Let \(0 \leq s \leq 1\), and let \(\mathbb{P} := \{(t,t^{2}) \in \mathbb{R}^{2} \colon t \in [-1,1]\}\). If \(K \subset \mathbb{P}\) is a closed set with \(\operatorname{dim}_{\mathrm{H}} K = s\), it is not hard to see that \(\operatorname{dim}_{\mathrm{H}} (K + K) \geq 2s\). The main corollary of the paper states that if \(0 < s < 1\), then adding \(K\) once more makes the sum slightly larger:
\( \operatorname{dim}_{\mathrm{H}} (K + K + K) \geq 2s + \epsilon,\)where \(\epsilon = \epsilon(s) > 0\). This information is deduced from an \(L^{6}\) bound for the Fourier transforms of Frostman measures on \(\mathbb{P}\).
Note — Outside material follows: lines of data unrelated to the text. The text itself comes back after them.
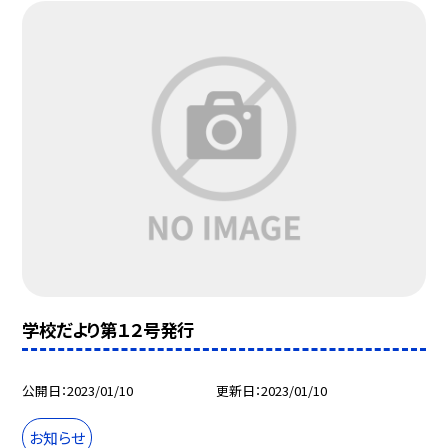
学校だより第１２号発行
公開日
2023/01/10
更新日
2023/01/10
お知らせ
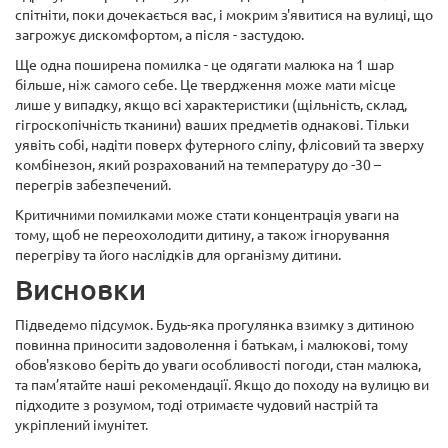
спітніти, поки дочекається вас, і мокрим з'явитися на вулиці, що
загрожує дискомфортом, а після - застудою.
Ще одна поширена помилка - це одягати малюка на 1 шар
більше, ніж самого себе. Це твердження може мати місце
лише у випадку, якщо всі характеристики (щільність, склад,
гігроскопічність тканини) ваших предметів однакові. Тільки
уявіть собі, надіти поверх футерного сліпу, флісовий та зверху
комбінезон, який розрахований на температуру до -30 –
перегрів забезпечений.
Критичними помилками може стати концентрація уваги на
тому, щоб не переохолодити дитину, а також ігнорування
перегріву та його наслідків для організму дитини.
Висновки
Підведемо підсумок. Будь-яка прогулянка взимку з дитиною
повинна приносити задоволення і батькам, і малюкові, тому
обов'язково беріть до уваги особливості погоди, стан малюка,
та пам’ятайте наші рекомендації. Якщо до походу на вулицю ви
підходите з розумом, тоді отримаєте чудовий настрій та
укріплений імунітет.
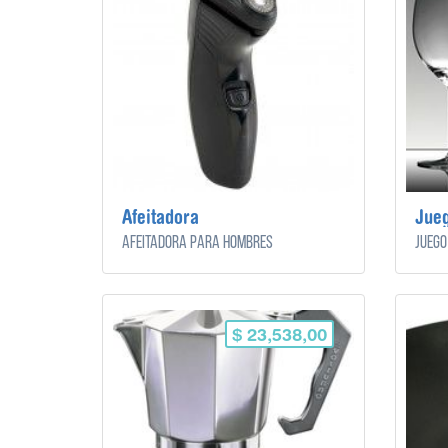
Afeitadora
Jueg
Afeitadora para hombres
Juego
$ 23,538,00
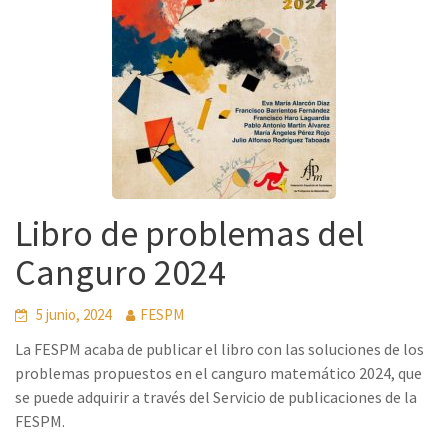
Libro de problemas del
Canguro 2024
5 junio, 2024
FESPM
La FESPM acaba de publicar el libro con las soluciones de los
problemas propuestos en el canguro matemático 2024, que
se puede adquirir a través del Servicio de publicaciones de la
FESPM.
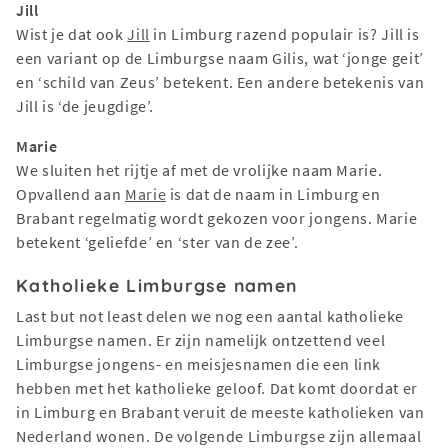
Jill
Wist je dat ook
Jill
in Limburg razend populair is? Jill is
een variant op de Limburgse naam Gilis, wat ‘jonge geit’
en ‘schild van Zeus’ betekent. Een andere betekenis van
Jill is ‘de jeugdige’.
Marie
We sluiten het rijtje af met de vrolijke naam Marie.
Opvallend aan
Marie
is dat de naam in Limburg en
Brabant regelmatig wordt gekozen voor jongens. Marie
betekent ‘geliefde’ en ‘ster van de zee’.
Katholieke Limburgse namen
Last but not least delen we nog een aantal katholieke
Limburgse namen. Er zijn namelijk ontzettend veel
Limburgse jongens- en meisjesnamen die een link
hebben met het katholieke geloof. Dat komt doordat er
in Limburg en Brabant veruit de meeste katholieken van
Nederland wonen. De volgende Limburgse zijn allemaal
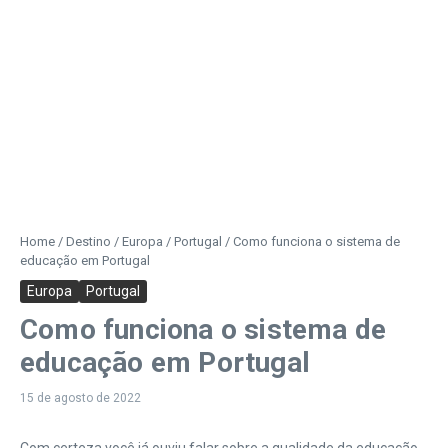
Home
/
Destino
/
Europa
/
Portugal
/
Como funciona o sistema de
educação em Portugal
Europa
Portugal
Como funciona o sistema de
educação em Portugal
15 de agosto de 2022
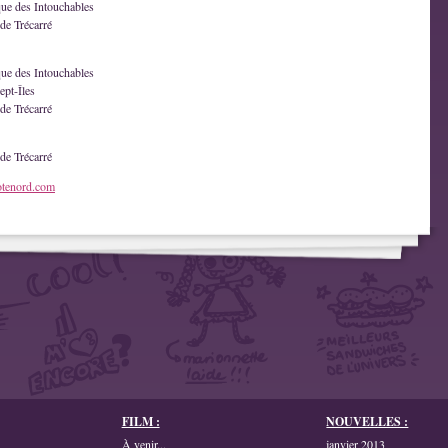
que des Intouchables
de Trécarré
que des Intouchables
ept-Îles
de Trécarré
de Trécarré
otenord.com
FILM :
NOUVELLES :
À venir...
janvier 2013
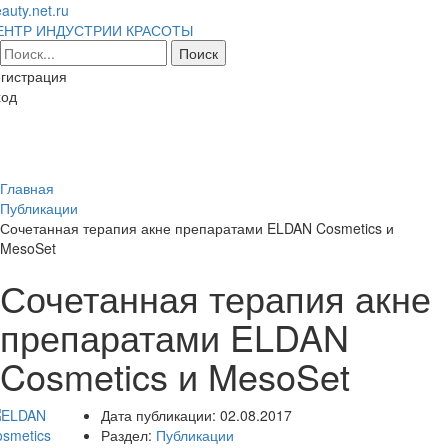
auty.net.ru
ЕНТР ИНДУСТРИИ КРАСОТЫ
гистрация
ход
Toggl
naviga
Главная
Публикации
Сочетанная терапия акне препаратами ELDAN Cosmetics и
MesoSet
Сочетанная терапия акне
препаратами ELDAN
Cosmetics и MesoSet
Дата публикации:
02.08.2017
Раздел:
Публикации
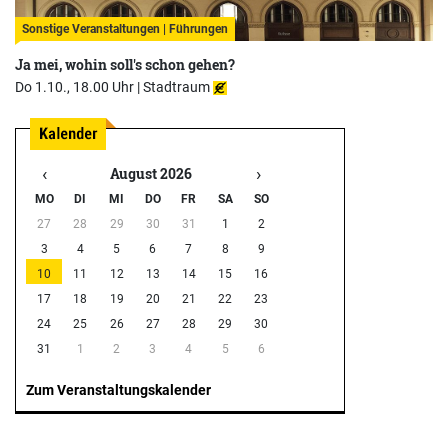
Sonstige Veranstaltungen | Führungen
Ja mei, wohin soll's schon gehen?
Do 1.10., 18.00 Uhr |
Stadtraum
‹
›
August 2026
MO
DI
MI
DO
FR
SA
SO
27
28
29
30
31
1
2
3
4
5
6
7
8
9
10
11
12
13
14
15
16
17
18
19
20
21
22
23
24
25
26
27
28
29
30
31
1
2
3
4
5
6
Zum Veranstaltungskalender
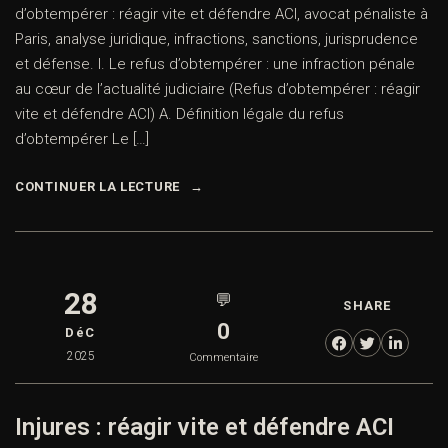
d’obtempérer : réagir vite et défendre ACI, avocat pénaliste à
Paris, analyse juridique, infractions, sanctions, jurisprudence
et défense. I. Le refus d’obtempérer : une infraction pénale
au cœur de l’actualité judiciaire (Refus d’obtempérer : réagir
vite et défendre ACI) A. Définition légale du refus
d’obtempérer Le […]
CONTINUER LA LECTURE
28
💬
SHARE
0
DéC
2025
Commentaire
Injures : réagir vite et défendre ACI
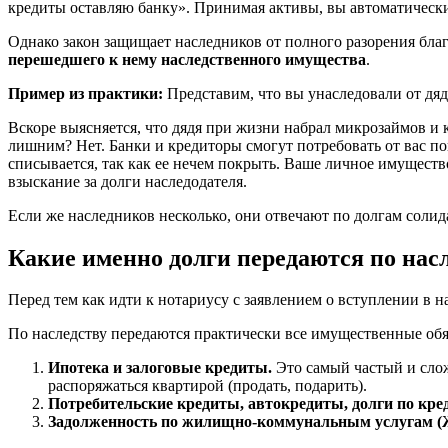
кредиты оставляю банку». Принимая активы, вы автоматически
Однако закон защищает наследников от полного разорения бл
перешедшего к нему наследственного имущества
.
Пример из практики:
Представим, что вы унаследовали от дя
Вскоре выясняется, что дядя при жизни набрал микрозаймов и 
лишним? Нет. Банки и кредиторы смогут потребовать от вас пог
списывается, так как ее нечем покрыть. Ваше личное имуществ
взыскание за долги наследодателя.
Если же наследников несколько, они отвечают по долгам солид
Какие именно долги передаются по нас
Перед тем как идти к нотариусу с заявлением о вступлении в 
По наследству передаются практически все имущественные обя
Ипотека и залоговые кредиты.
Это самый частый и слож
распоряжаться квартирой (продать, подарить).
Потребительские кредиты, автокредиты, долги по кр
Задолженность по жилищно-коммунальным услугам 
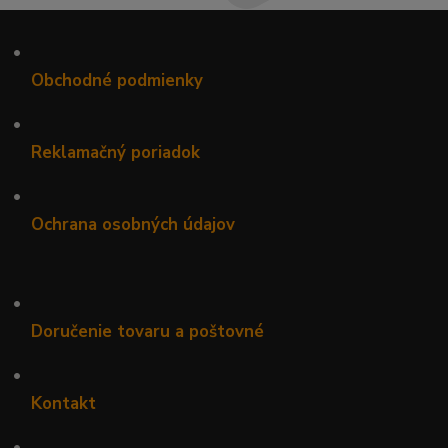
•
Obchodné podmienky
•
Reklamačný poriadok
•
Ochrana osobných údajov
•
Doručenie tovaru a poštovné
•
Kontakt
•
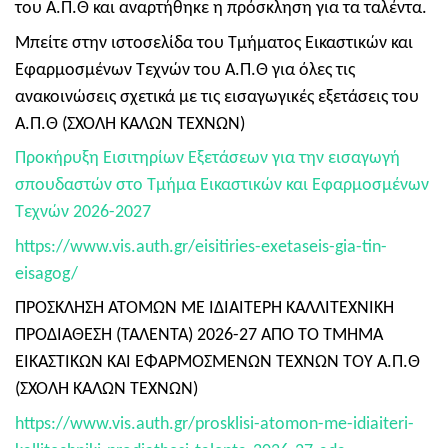
του Α.Π.Θ και αναρτήθηκε η πρόσκληση για τα ταλέντα.
Μπείτε στην ιστοσελίδα του Τμήματος Εικαστικών και
Εφαρμοσμένων Τεχνών του Α.Π.Θ για όλες τις
ανακοινώσεις σχετικά με τις εισαγωγικές εξετάσεις του
Α.Π.Θ (ΣΧΟΛΗ ΚΑΛΩΝ ΤΕΧΝΩΝ)
Προκήρυξη Εισιτηρίων Εξετάσεων για την εισαγωγή
σπουδαστών στο Τμήμα Εικαστικών και Εφαρμοσμένων
Τεχνών 2026-2027
https://www.vis.auth.gr/eisitiries-exetaseis-gia-tin-
eisagog/
ΠΡΟΣΚΛΗΣΗ ΑΤΟΜΩΝ ΜΕ ΙΔΙΑΙΤΕΡΗ ΚΑΛΛΙΤΕΧΝΙΚΗ
ΠΡΟΔΙΑΘΕΣΗ (ΤΑΛΕΝΤΑ) 2026-27 ΑΠΟ ΤΟ ΤΜΗΜΑ
ΕΙΚΑΣΤΙΚΩΝ ΚΑΙ ΕΦΑΡΜΟΣΜΕΝΩΝ ΤΕΧΝΩΝ ΤΟΥ Α.Π.Θ
(ΣΧΟΛΗ ΚΑΛΩΝ ΤΕΧΝΩΝ)
https://www.vis.auth.gr/prosklisi-atomon-me-idiaiteri-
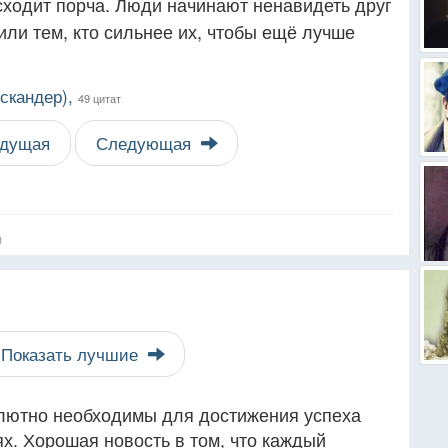
сходит порча. Люди начинают ненавидеть друг
 или тем, кто сильнее их, чтобы ещё лучше
скандер),
49 цитат
дущая
Следующая
я
Показать лучшие
олютно необходимы для достижения успеха
ях. Хорошая новость в том, что каждый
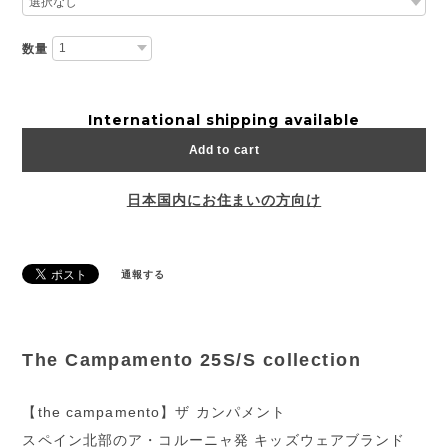
数量
International shipping available
Add to cart
日本国内にお住まいの方向け
通報する
The Campamento 25S/S collection
【the campamento】ザ カンパメント
スペイン北部のア・コルーニャ発 キッズウェアブランド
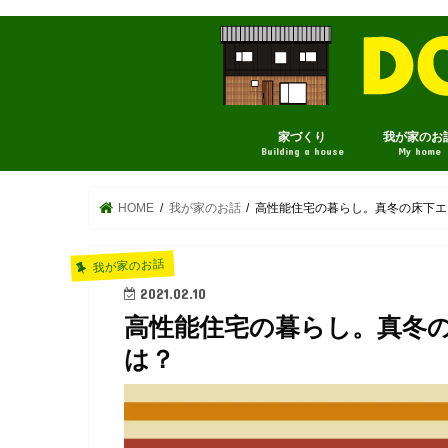
家づくり
我が家のお
Building a house
My home
HOME
我が家のお話
高性能住宅の暮らし。真冬の床下エ
我が家のお話
2021.02.10
高性能住宅の暮らし。真冬
は？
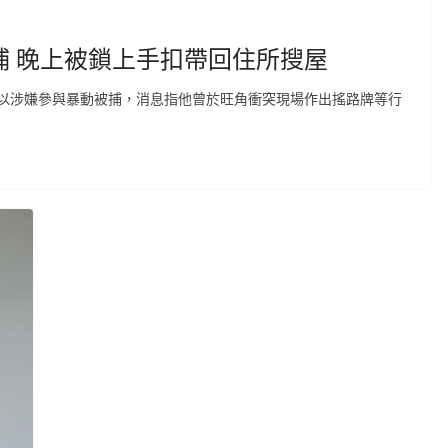
捕 晚上被鎖上手扣帶回住所搜屋
以涉嫌參與暴動被捕，消息指他曾於旺角衝突現場作出搖路牌等行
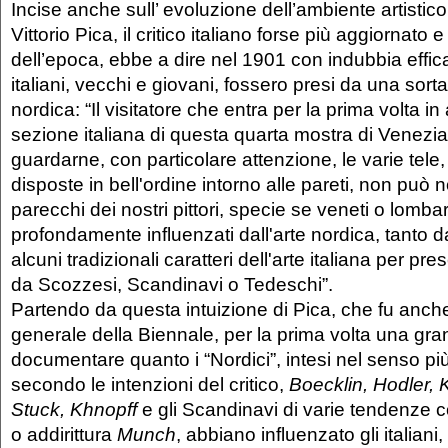
Incise anche sull’ evoluzione dell’ambiente artistico
Vittorio Pica, il critico italiano forse più aggiornato 
dell’epoca, ebbe a dire nel 1901 con indubbia effica
italiani, vecchi e giovani, fossero presi da una sor
nordica: “Il visitatore che entra per la prima volta in
sezione italiana di questa quarta mostra di Venezia
guardarne, con particolare attenzione, le varie tele,
disposte in bell'ordine intorno alle pareti, non può
parecchi dei nostri pittori, specie se veneti o lomba
profondamente influenzati dall'arte nordica, tanto d
alcuni tradizionali caratteri dell'arte italiana per pre
da Scozzesi, Scandinavi o Tedeschi”.
Partendo da questa intuizione di Pica, che fu anch
generale della Biennale, per la prima volta una gr
documentare quanto i “Nordici”, intesi nel senso pi
secondo le intenzioni del critico,
Boecklin, Hodler, K
Stuck, Khnopff
e gli Scandinavi di varie tendenze
o addirittura
Munch
, abbiano influenzato gli italian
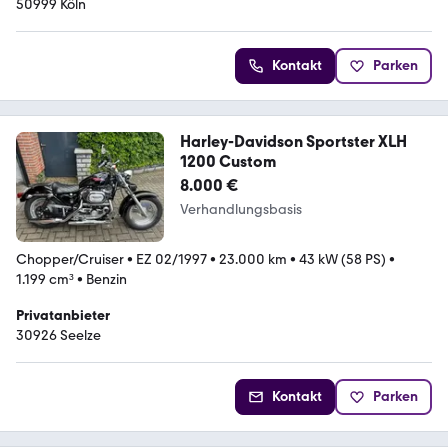
50999 Köln
Kontakt
Parken
Harley-Davidson Sportster XLH
1200 Custom
8.000 €
Verhandlungsbasis
Chopper/Cruiser
•
EZ 02/1997
•
23.000 km
•
43 kW (58 PS)
•
1.199 cm³
•
Benzin
Privatanbieter
30926 Seelze
Kontakt
Parken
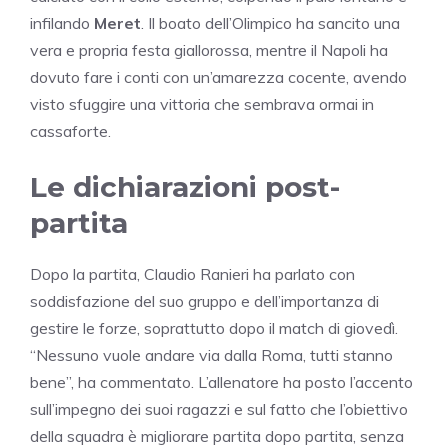
infilando
Meret
. Il boato dell’Olimpico ha sancito una
vera e propria festa giallorossa, mentre il Napoli ha
dovuto fare i conti con un’amarezza cocente, avendo
visto sfuggire una vittoria che sembrava ormai in
cassaforte.
Le dichiarazioni post-
partita
Dopo la partita, Claudio Ranieri ha parlato con
soddisfazione del suo gruppo e dell’importanza di
gestire le forze, soprattutto dopo il match di giovedì.
“Nessuno vuole andare via dalla Roma, tutti stanno
bene”, ha commentato. L’allenatore ha posto l’accento
sull’impegno dei suoi ragazzi e sul fatto che l’obiettivo
della squadra è migliorare partita dopo partita, senza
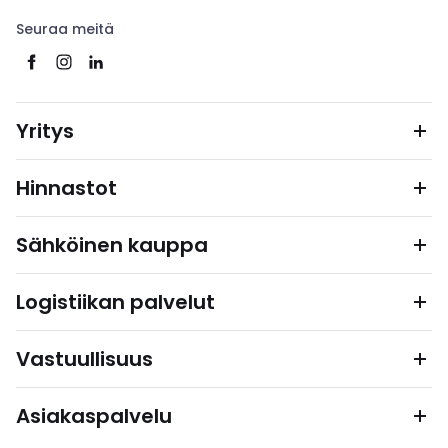
Seuraa meitä
Yritys
Hinnastot
Sähköinen kauppa
Logistiikan palvelut
Vastuullisuus
Asiakaspalvelu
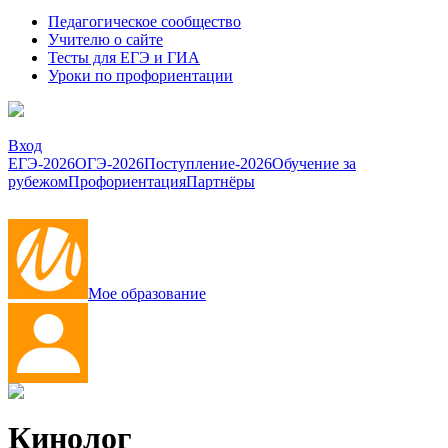
Педагогическое сообщество
Учителю о сайте
Тесты для ЕГЭ и ГИА
Уроки по профориентации
Вход
ЕГЭ-2026
ОГЭ-2026
Поступление-2026
Обучение за
рубежом
Профориентация
Партнёры
Мое образование
Кинолог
If \(0 < s < 1\), and \(\mu\) is a Borel measure on \(\mathbb{P}\) satisfying \(\mu(B(x,r)) \leq r^{s}\) for all \(x \in \mathbb{P}\) and \(r > 0\), then there exists \(\epsilon = \epsilon(s) > 0\) such that
\(\|\hat{\mu}\|_{L^{6}(B(R))}^{6} \leq R^{2 - (2s + \epsilon)}\)
for all sufficiently large \(R \geq 1\). The proof is based on a reduction to a \(\delta\)-discretised point-circle incidence problem, and eventually to the \((s,2s)\)-Furstenberg set problem.